Last updated: 27/05/2015 12:54 by KeepingItReal to KeepingItReal's Blog
Filed under: MummyBloggers
Like most mums, I go through ups and downs when it comes to my child.

While the love is unconditional, the enthusiasm for family life is not always consistent.

Some weeks I’m on top of things and manage to juggle work responsibilities, family commitments and mother/daughter time with next to no trouble, but then there are the other times.

While I wish I could say that work takes a back seat or the household tasks get sidelined during these times, unfortunately that’s not the case.

During these excessively hectic weeks when I long for pre-relationship, pre-kid days, I’m ashamed to say that it’s my daugher Ella who bears the brunt of it.

I can’t exactly tell my manager to rein in his requests nor can I have my family living in a slovenly hovel, but I can tell Ella to leave mummy alone for a bit while she gets back on track.

I know how this sounds, believe me.

And before you jump the gun (like I would if I was reading this) and conclude that Ella is left to wash, feed and dress herself while her mum works on spreadsheets no one will ever actually consult, that’s not the case.

I tend to Ella’s practical needs, but during those times there’s no use in claiming I’m emotionally available.

I make sure she’s safe and her life is running to order, but there are no impromptu DVD evenings nor are there any Saturday morning snuggles as I frantically try to regain my equilibrium.

While I wish these periods lasted a weekend at most, it horrifies me to realise that there can be at least  a fortnight every now and again when I find myself shutting off from the family as I frantically try to keep everything in place.

Thankfully, my partner is aware that I’m doing my best, so he picks up the slack and Ella relishes time with daddy as much as time with mummy, so it’s not like she knows anything is up, so to speak.

But I do. I know,

I know that during these times I willingly put my child’s emotional needs last, safe in the knowledge her dad is there to tend to her.

But what if I didn’t have him?

My tendency to withdraw emotionally when it all gets too much has been a feature of my life since my early teens and something I fretted about when I became pregnant.

“You can’t do that when you become a mum,” I told myself in the early hours of the morning after yet another sleepless night.

While some people draw their energy from the hustle and bustle of family life, I find mine becoming gradually sapped before I eventually hit a wall and need to retreat.
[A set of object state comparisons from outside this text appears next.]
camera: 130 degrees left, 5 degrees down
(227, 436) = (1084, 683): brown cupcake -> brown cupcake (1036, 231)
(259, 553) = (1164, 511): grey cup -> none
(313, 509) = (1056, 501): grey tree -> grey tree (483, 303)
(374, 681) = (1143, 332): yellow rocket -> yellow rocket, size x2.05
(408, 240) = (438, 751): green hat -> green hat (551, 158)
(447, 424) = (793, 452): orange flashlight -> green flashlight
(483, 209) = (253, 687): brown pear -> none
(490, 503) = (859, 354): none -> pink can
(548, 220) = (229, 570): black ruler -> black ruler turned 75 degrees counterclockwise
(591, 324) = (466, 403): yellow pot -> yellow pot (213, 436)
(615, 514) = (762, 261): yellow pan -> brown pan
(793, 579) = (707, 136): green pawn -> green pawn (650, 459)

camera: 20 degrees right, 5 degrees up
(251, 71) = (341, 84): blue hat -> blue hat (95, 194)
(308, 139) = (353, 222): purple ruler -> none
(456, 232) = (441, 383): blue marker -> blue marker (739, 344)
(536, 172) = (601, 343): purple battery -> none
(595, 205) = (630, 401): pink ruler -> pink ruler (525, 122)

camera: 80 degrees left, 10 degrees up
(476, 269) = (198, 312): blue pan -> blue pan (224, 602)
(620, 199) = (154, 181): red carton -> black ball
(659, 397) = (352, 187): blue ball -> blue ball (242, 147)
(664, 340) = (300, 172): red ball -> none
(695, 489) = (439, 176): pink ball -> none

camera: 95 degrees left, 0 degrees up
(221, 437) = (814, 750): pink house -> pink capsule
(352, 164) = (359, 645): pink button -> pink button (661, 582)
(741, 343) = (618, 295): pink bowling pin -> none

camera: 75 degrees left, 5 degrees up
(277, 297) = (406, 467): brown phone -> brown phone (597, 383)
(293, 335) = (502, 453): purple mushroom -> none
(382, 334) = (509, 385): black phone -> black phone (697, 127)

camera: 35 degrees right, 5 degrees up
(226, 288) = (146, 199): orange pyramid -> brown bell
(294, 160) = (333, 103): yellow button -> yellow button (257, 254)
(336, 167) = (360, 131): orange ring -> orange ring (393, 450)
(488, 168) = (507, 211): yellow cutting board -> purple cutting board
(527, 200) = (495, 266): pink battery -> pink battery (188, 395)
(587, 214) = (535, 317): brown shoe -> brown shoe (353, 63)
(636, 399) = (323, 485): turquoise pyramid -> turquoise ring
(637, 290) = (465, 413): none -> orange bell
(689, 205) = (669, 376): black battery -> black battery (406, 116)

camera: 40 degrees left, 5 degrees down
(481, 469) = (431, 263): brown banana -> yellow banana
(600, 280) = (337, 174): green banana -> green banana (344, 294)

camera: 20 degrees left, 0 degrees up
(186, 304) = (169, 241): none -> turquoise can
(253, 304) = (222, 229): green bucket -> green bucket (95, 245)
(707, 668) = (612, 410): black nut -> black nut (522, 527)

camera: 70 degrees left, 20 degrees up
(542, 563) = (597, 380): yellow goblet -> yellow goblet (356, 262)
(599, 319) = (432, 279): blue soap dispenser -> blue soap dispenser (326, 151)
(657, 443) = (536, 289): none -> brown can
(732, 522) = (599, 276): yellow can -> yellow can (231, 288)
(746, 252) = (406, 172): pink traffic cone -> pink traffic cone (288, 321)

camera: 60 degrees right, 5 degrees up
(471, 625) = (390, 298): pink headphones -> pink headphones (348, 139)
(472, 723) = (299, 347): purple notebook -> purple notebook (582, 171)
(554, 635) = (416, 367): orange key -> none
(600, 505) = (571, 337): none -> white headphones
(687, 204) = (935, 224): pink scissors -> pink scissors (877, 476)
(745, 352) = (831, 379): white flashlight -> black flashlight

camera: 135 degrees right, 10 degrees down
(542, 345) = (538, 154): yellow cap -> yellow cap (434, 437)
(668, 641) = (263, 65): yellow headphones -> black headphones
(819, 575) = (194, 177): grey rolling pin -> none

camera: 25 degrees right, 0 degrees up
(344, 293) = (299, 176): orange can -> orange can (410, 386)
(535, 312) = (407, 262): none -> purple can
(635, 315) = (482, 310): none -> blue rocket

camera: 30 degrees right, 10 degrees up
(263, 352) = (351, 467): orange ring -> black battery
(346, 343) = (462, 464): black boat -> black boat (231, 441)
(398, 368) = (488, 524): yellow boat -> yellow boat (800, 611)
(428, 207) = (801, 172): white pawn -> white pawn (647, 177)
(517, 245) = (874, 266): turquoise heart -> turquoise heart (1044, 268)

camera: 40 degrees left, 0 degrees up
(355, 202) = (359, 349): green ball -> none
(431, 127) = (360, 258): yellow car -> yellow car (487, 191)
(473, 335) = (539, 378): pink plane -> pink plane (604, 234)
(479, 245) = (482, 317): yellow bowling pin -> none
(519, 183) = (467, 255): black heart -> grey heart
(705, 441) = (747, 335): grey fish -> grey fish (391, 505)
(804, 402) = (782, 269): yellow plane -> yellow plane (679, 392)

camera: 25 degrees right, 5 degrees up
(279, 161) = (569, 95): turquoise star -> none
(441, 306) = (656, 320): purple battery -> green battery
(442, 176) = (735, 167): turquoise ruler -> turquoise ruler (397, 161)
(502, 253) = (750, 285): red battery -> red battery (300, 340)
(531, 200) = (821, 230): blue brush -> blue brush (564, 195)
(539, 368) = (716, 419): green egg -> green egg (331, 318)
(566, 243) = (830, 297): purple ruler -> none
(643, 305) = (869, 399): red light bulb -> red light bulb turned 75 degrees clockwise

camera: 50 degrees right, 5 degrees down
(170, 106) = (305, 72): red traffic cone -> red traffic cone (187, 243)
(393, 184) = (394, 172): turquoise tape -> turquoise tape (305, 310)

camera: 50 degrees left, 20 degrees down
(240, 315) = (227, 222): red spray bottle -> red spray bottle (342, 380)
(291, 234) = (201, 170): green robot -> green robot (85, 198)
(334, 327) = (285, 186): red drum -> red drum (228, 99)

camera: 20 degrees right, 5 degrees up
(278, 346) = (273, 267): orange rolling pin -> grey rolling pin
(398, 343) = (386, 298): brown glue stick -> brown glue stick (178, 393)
I eventually emerge renewed and juvenated.

I am ready to play 'Princesses' all weekend or crawl through the house looking for clues in the latest game of ‘Detectives’ or sit on Ella’s bed for hours on end while she describes her dream wedding.

I become the mum I try to be most of the year until I eventually cave.

But you’re meant to be a mum 24/7, 365 days of the year, so does this make me a failure?